Hanging Gardens of Babylon_1
© WhiteHaven / Shutterstock
The Hanging Gardens of Babylon have long been regarded as one of the Seven Wonders of the Ancient World, although not without controversy. It seems that the Gardens have also been regarded as purely legendary, with no evidence that this ancient site ever existed in Babylon.

For centuries, historians, archaeologists and others have imagined what the Hanging Gardens may have looked like and several artists, most notably Dutch artist Maarten van Heemskerck in the 16th century painted his concept of the Gardens, complete with the Tower of Babel in the background.

Now, a historian with Oxford University may have cracked the case wide open, potentially solving centuries-old theories of the Hanging Gardens.

Dr. Stephanie Dalley, of Oxford's Oriental Institute, said the fabled Hanging Gardens of Babylon were not actually located in Hillah and were not built by King Nebuchadnezzar of Babylon. In fact, she says the site was not even in Babylon at all, but rather 300 miles north in Nineveh, and built by the Assyrian ruler Sennacherib.

Hanging Gardens of Babylon
© North Wind Picture Archives / Alamy
The gardens were probably situated in Nineveh, a city located in what is now in the north of modern-day Iraq.
According to The Independent, Dalley first proposed the idea in 1992 and has spent the better part of two decades piecing the mystery together. Now, after working diligently for so long on the project, she is set to reveal the findings in a book to be released later this month.

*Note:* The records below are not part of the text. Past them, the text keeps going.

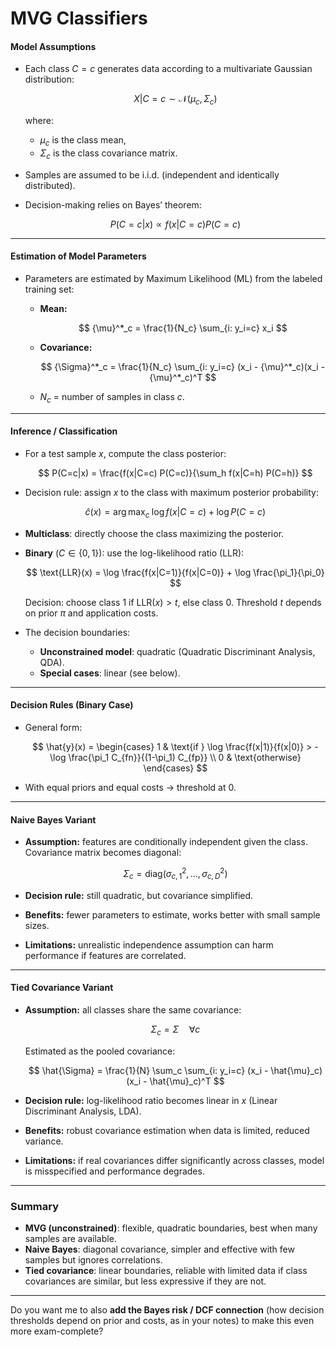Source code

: # MVG Classifiers
#### **Model Assumptions**

* Each class $C=c$ generates data according to a multivariate Gaussian distribution:

  $$
  X|C=c \sim \mathcal{N}(\mu_c, \Sigma_c)
  $$

  where:

  * $\mu_c$ is the class mean,
  * $\Sigma_c$ is the class covariance matrix.
* Samples are assumed to be i.i.d. (independent and identically distributed).
* Decision-making relies on Bayes’ theorem:

  $$
  P(C=c|x) \propto f(x|C=c) P(C=c)
  $$

---

#### **Estimation of Model Parameters**

* Parameters are estimated by Maximum Likelihood (ML) from the labeled training set:

  * **Mean:**

    $$
    {\mu}^*_c = \frac{1}{N_c} \sum_{i: y_i=c} x_i
    $$
  * **Covariance:**

    $$
    {\Sigma}^*_c = \frac{1}{N_c} \sum_{i: y_i=c} (x_i - {\mu}^*_c)(x_i - {\mu}^*_c)^T
    $$
  * $N_c$ = number of samples in class $c$.

---

#### **Inference / Classification**

* For a test sample $x$, compute the class posterior:

  $$
  P(C=c|x) = \frac{f(x|C=c) P(C=c)}{\sum_h f(x|C=h) P(C=h)}
  $$

* Decision rule: assign $x$ to the class with maximum posterior probability:

  $$
  \hat{c}(x) = \arg\max_c \; \log f(x|C=c) + \log P(C=c)
  $$

* **Multiclass**: directly choose the class maximizing the posterior.

* **Binary** ($C\in\{0,1\}$): use the log-likelihood ratio (LLR):

  $$
  \text{LLR}(x) = \log \frac{f(x|C=1)}{f(x|C=0)} + \log \frac{\pi_1}{\pi_0}
  $$

  Decision: choose class 1 if $\text{LLR}(x) > t$, else class 0.
  Threshold $t$ depends on prior $\pi$ and application costs.

* The decision boundaries:

  * **Unconstrained model**: quadratic (Quadratic Discriminant Analysis, QDA).
  * **Special cases**: linear (see below).

---

#### **Decision Rules (Binary Case)**

* General form:

  $$
  \hat{y}(x) = 
  \begin{cases}
  1 & \text{if } \log \frac{f(x|1)}{f(x|0)} > -\log \frac{\pi_1 C_{fn}}{(1-\pi_1) C_{fp}} \\
  0 & \text{otherwise}
  \end{cases}
  $$
* With equal priors and equal costs → threshold at 0.

---

#### **Naive Bayes Variant**

* **Assumption:** features are conditionally independent given the class.
  Covariance matrix becomes diagonal:

  $$
  \Sigma_c = \text{diag}(\sigma^2_{c,1}, \dots, \sigma^2_{c,D})
  $$
* **Decision rule:** still quadratic, but covariance simplified.
* **Benefits:** fewer parameters to estimate, works better with small sample sizes.
* **Limitations:** unrealistic independence assumption can harm performance if features are correlated.

---

#### **Tied Covariance Variant**

* **Assumption:** all classes share the same covariance:

  $$
  \Sigma_c = \Sigma \quad \forall c
  $$

  Estimated as the pooled covariance:

  $$
  \hat{\Sigma} = \frac{1}{N} \sum_c \sum_{i: y_i=c} (x_i - \hat{\mu}_c)(x_i - \hat{\mu}_c)^T
  $$
* **Decision rule:** log-likelihood ratio becomes linear in $x$ (Linear Discriminant Analysis, LDA).
* **Benefits:** robust covariance estimation when data is limited, reduced variance.
* **Limitations:** if real covariances differ significantly across classes, model is misspecified and performance degrades.

---

### **Summary**

* **MVG (unconstrained)**: flexible, quadratic boundaries, best when many samples are available.
* **Naive Bayes**: diagonal covariance, simpler and effective with few samples but ignores correlations.
* **Tied covariance**: linear boundaries, reliable with limited data if class covariances are similar, but less expressive if they are not.

---

Do you want me to also **add the Bayes risk / DCF connection** (how decision thresholds depend on prior and costs, as in your notes) to make this even more exam-complete?
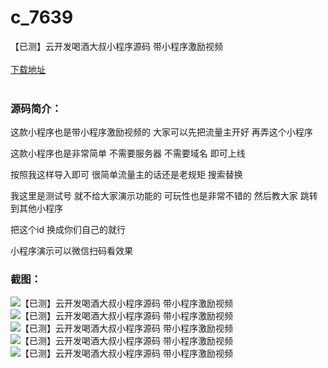 # c_7639
【已测】云开发喝酒大叔小程序源码 带小程序激励视频
<br/></br>
[下载地址](https://www.uuid2.com/7639.html "下载地址")
<br/></br>
<h3>源码简介：</h3>
<p>这款小程序也是带小程序激励视频的 大家可以先把流量主开好 再弄这个小程序  <p>
<p>这款小程序也是非常简单 不需要服务器 不需要域名 即可上线<p>
<p>按照我这样导入即可 很简单流量主的话还是老规矩 搜索替换<p>
<p>我这里是测试号 就不给大家演示功能的 可玩性也是非常不错的  然后教大家 跳转到其他小程序<p>
<p>把这个id 换成你们自己的就行<p>
<p>小程序演示可以微信扫码看效果<p>
<h3>截图：</h3>
<img src="https://www.uuid2.com/wp-content/uploads/img/pro/20211229/16407474366825.jpg" alt="【已测】云开发喝酒大叔小程序源码 带小程序激励视频"><img src="https://www.uuid2.com/wp-content/uploads/img/pro/20211229/16407474361074.jpg" alt="【已测】云开发喝酒大叔小程序源码 带小程序激励视频"><img src="https://www.uuid2.com/wp-content/uploads/img/pro/20211229/16407474361741.jpg" alt="【已测】云开发喝酒大叔小程序源码 带小程序激励视频"><img src="https://www.uuid2.com/wp-content/uploads/img/pro/20211229/16407474362513.jpg" alt="【已测】云开发喝酒大叔小程序源码 带小程序激励视频"><img src="https://www.uuid2.com/wp-content/uploads/img/uimage/43111640747468.jpg" alt="【已测】云开发喝酒大叔小程序源码 带小程序激励视频">
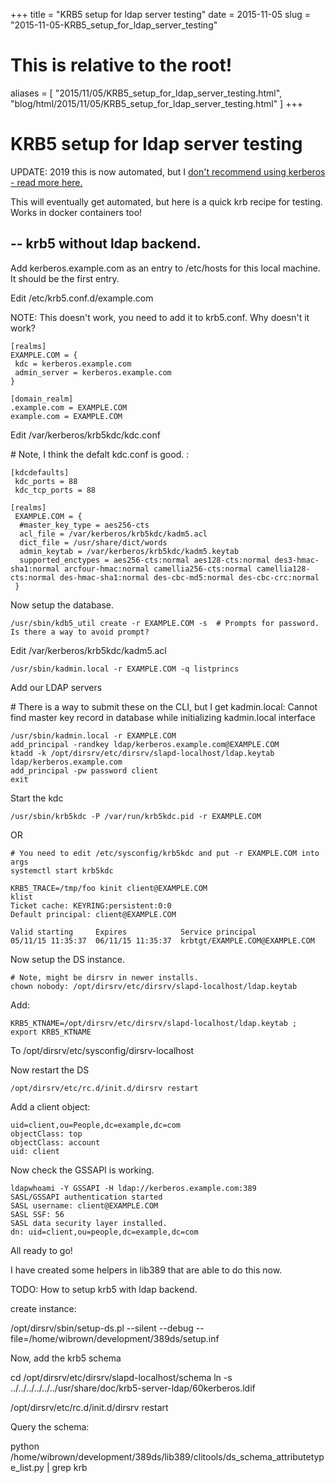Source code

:+++
title = "KRB5 setup for ldap server testing"
date = 2015-11-05
slug = "2015-11-05-KRB5_setup_for_ldap_server_testing"
# This is relative to the root!
aliases = [ "2015/11/05/KRB5_setup_for_ldap_server_testing.html", "blog/html/2015/11/05/KRB5_setup_for_ldap_server_testing.html" ]
+++
# KRB5 setup for ldap server testing

UPDATE: 2019 this is now automated, but I [don\'t recommend using
kerberos - read more
here.](/blog/html/2017/05/23/kerberos_why_the_world_moved_on.html)

This will eventually get automated, but here is a quick krb recipe for
testing. Works in docker containers too!

## \-- krb5 without ldap backend.

Add kerberos.example.com as an entry to /etc/hosts for this local
machine. It should be the first entry.

Edit /etc/krb5.conf.d/example.com

NOTE: This doesn\'t work, you need to add it to krb5.conf. Why doesn\'t
it work?

    [realms]
    EXAMPLE.COM = {
     kdc = kerberos.example.com
     admin_server = kerberos.example.com
    }

    [domain_realm]
    .example.com = EXAMPLE.COM
    example.com = EXAMPLE.COM

Edit /var/kerberos/krb5kdc/kdc.conf

\# Note, I think the defalt kdc.conf is good. :

    [kdcdefaults]
     kdc_ports = 88
     kdc_tcp_ports = 88

    [realms]
     EXAMPLE.COM = {
      #master_key_type = aes256-cts
      acl_file = /var/kerberos/krb5kdc/kadm5.acl
      dict_file = /usr/share/dict/words
      admin_keytab = /var/kerberos/krb5kdc/kadm5.keytab
      supported_enctypes = aes256-cts:normal aes128-cts:normal des3-hmac-sha1:normal arcfour-hmac:normal camellia256-cts:normal camellia128-cts:normal des-hmac-sha1:normal des-cbc-md5:normal des-cbc-crc:normal
     }

Now setup the database.

    /usr/sbin/kdb5_util create -r EXAMPLE.COM -s  # Prompts for password. Is there a way to avoid prompt?

Edit /var/kerberos/krb5kdc/kadm5.acl

    /usr/sbin/kadmin.local -r EXAMPLE.COM -q listprincs

Add our LDAP servers

\# There is a way to submit these on the CLI, but I get kadmin.local:
Cannot find master key record in database while initializing
kadmin.local interface

    /usr/sbin/kadmin.local -r EXAMPLE.COM                                                                
    add_principal -randkey ldap/kerberos.example.com@EXAMPLE.COM
    ktadd -k /opt/dirsrv/etc/dirsrv/slapd-localhost/ldap.keytab ldap/kerberos.example.com
    add_principal -pw password client
    exit

Start the kdc

    /usr/sbin/krb5kdc -P /var/run/krb5kdc.pid -r EXAMPLE.COM

OR

    # You need to edit /etc/sysconfig/krb5kdc and put -r EXAMPLE.COM into args
    systemctl start krb5kdc

    KRB5_TRACE=/tmp/foo kinit client@EXAMPLE.COM
    klist
    Ticket cache: KEYRING:persistent:0:0
    Default principal: client@EXAMPLE.COM

    Valid starting     Expires            Service principal
    05/11/15 11:35:37  06/11/15 11:35:37  krbtgt/EXAMPLE.COM@EXAMPLE.COM

Now setup the DS instance.

    # Note, might be dirsrv in newer installs.
    chown nobody: /opt/dirsrv/etc/dirsrv/slapd-localhost/ldap.keytab

Add:

    KRB5_KTNAME=/opt/dirsrv/etc/dirsrv/slapd-localhost/ldap.keytab ; export KRB5_KTNAME    

To /opt/dirsrv/etc/sysconfig/dirsrv-localhost

Now restart the DS

    /opt/dirsrv/etc/rc.d/init.d/dirsrv restart

Add a client object:

    uid=client,ou=People,dc=example,dc=com
    objectClass: top
    objectClass: account
    uid: client

Now check the GSSAPI is working.

    ldapwhoami -Y GSSAPI -H ldap://kerberos.example.com:389    
    SASL/GSSAPI authentication started
    SASL username: client@EXAMPLE.COM
    SASL SSF: 56
    SASL data security layer installed.
    dn: uid=client,ou=people,dc=example,dc=com

All ready to go!

I have created some helpers in lib389 that are able to do this now.

TODO: How to setup krb5 with ldap backend.

create instance:

/opt/dirsrv/sbin/setup-ds.pl \--silent \--debug
\--file=/home/wibrown/development/389ds/setup.inf

Now, add the krb5 schema

cd /opt/dirsrv/etc/dirsrv/slapd-localhost/schema ln -s
../../../../../../usr/share/doc/krb5-server-ldap/60kerberos.ldif

/opt/dirsrv/etc/rc.d/init.d/dirsrv restart

Query the schema:

python
/home/wibrown/development/389ds/lib389/clitools/ds_schema_attributetype_list.py
\| grep krb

Pouring over historical documents and descriptions of the legendary Gardens, Dalley has discovered that a nineteenth century bas-relief from Sennacherib's palace in Nineveh showed trees growing atop a colonnade exactly as described by earlier accounts. She also found evidence that the Assyrian capital became known as 'New Babylon' after Assyria conquered Babylon in 689 BC. Dalley also uncovered several places in the region that were known by the name Babylon.

She also uncovered evidence that after the successful invasion of Babylon, the gates of Nineveh were renamed for those traditionally used for Babylon's city gates. Furthermore, through geographical assessments of the flat land surrounding Babylon, it would have been impossible for a water delivery system to be implemented in that region. And Dalley found descriptions of the Gardens that were written by historians who actually had visited the Nineveh region, making it more likely that the Hanging Gardens actually existed in Nineveh.

Hanging Gardens of Babylon_2
© Terry Ball / Stephanie Dalley
An artist’s impression of what the Hanging Gardens at Nineveh would have looked like c700BC.
Dalley found historical documentation that tells of Alexander the Great, whose army camped near the city in 331 BC, close to one of the great aqueducts that Dalley believes had carried water to the real site of the legendary Gardens.

Dalley told David Keys of The Independent that it has "taken many years to find the evidence to demonstrate that the gardens and associated system of aqueducts and canals were built by Sennacherib at Nineveh and not by Nebuchadnezzar in Babylon."

"For the first time it can be shown that the Hanging Garden really did exist," she added.

Dalley noted that a German team spent nearly 20 years last century looking for remnants of the Hanging Gardens, but never found a single clue confirming that Nebuchadnezzar built the site in Babylon. "To their dismay, they could not find any possible location with enough space in the vicinity of the palaces, nor did they dig out any written confirmation from the many texts they unearthed," Dalley remarked in a statement to The Telegraph.

In the end, Dalley concludes that the Hanging Gardens were built in a different century, in a different location, and by a different king leading a different civilization.